= Action item =
Reproduce the records below word for word, leaving out the pictures.

*** Opening of Material for this task ***

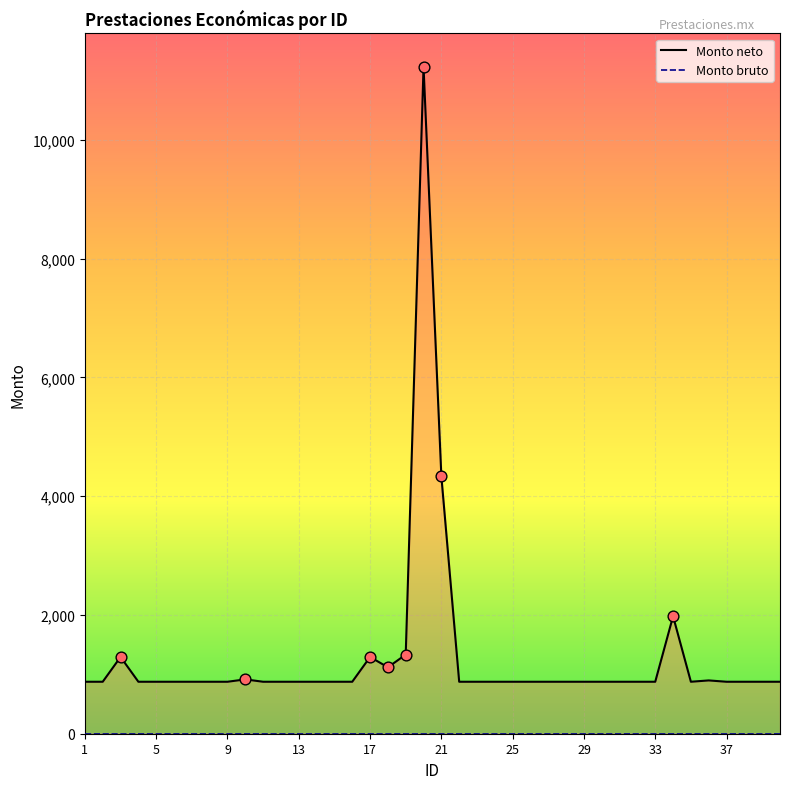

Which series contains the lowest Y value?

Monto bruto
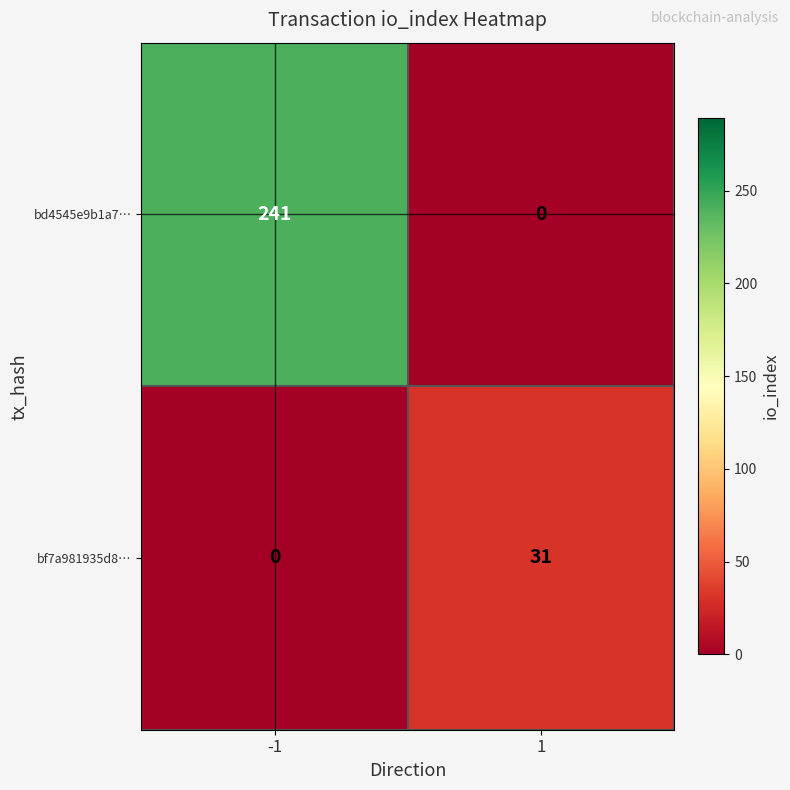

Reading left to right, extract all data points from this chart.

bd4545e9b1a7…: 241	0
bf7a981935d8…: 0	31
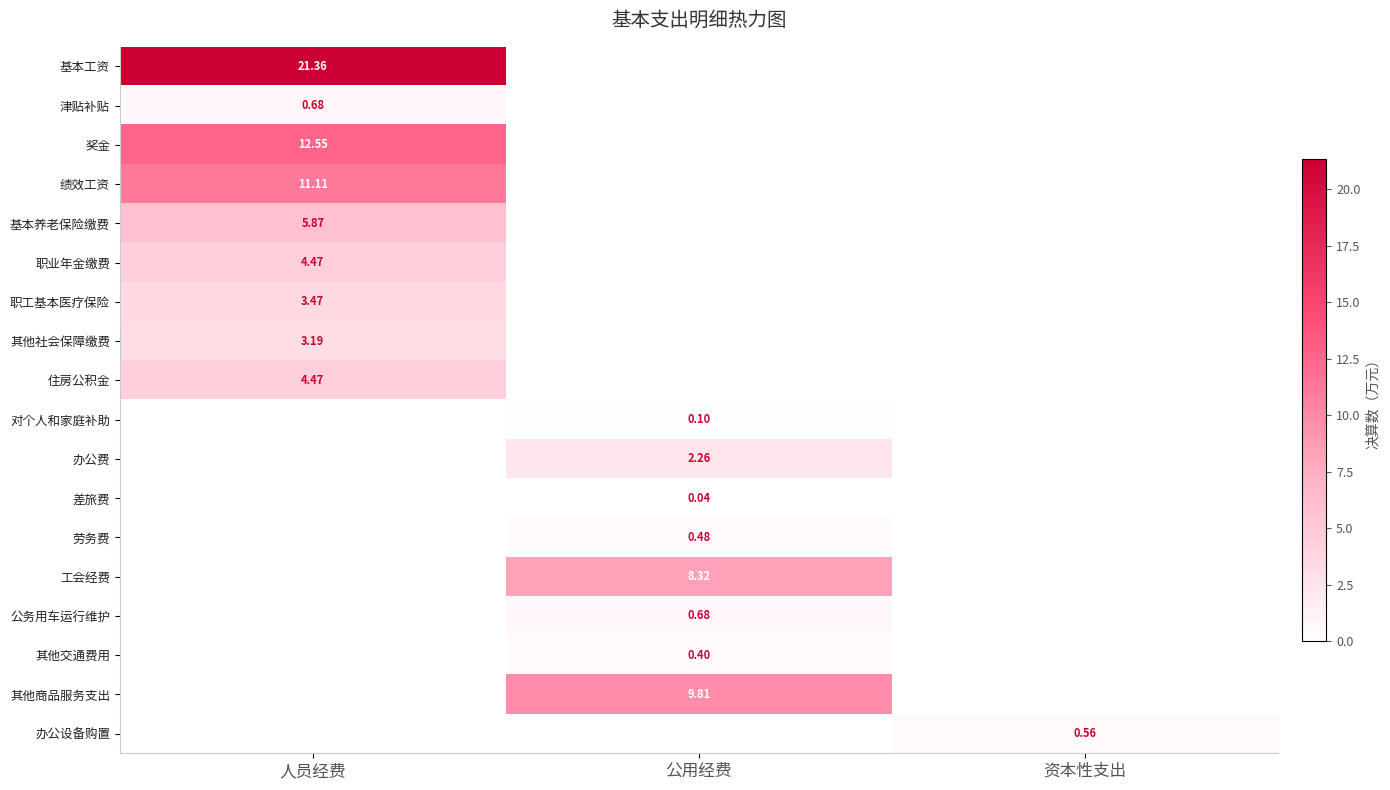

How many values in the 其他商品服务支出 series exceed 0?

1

*** Close of Material for this task ***

= Response box =
Which series contains the lowest Y value?

Monto bruto

Reading left to right, extract all data points from this chart.

bd4545e9b1a7…: 241	0
bf7a981935d8…: 0	31

How many values in the 其他商品服务支出 series exceed 0?

1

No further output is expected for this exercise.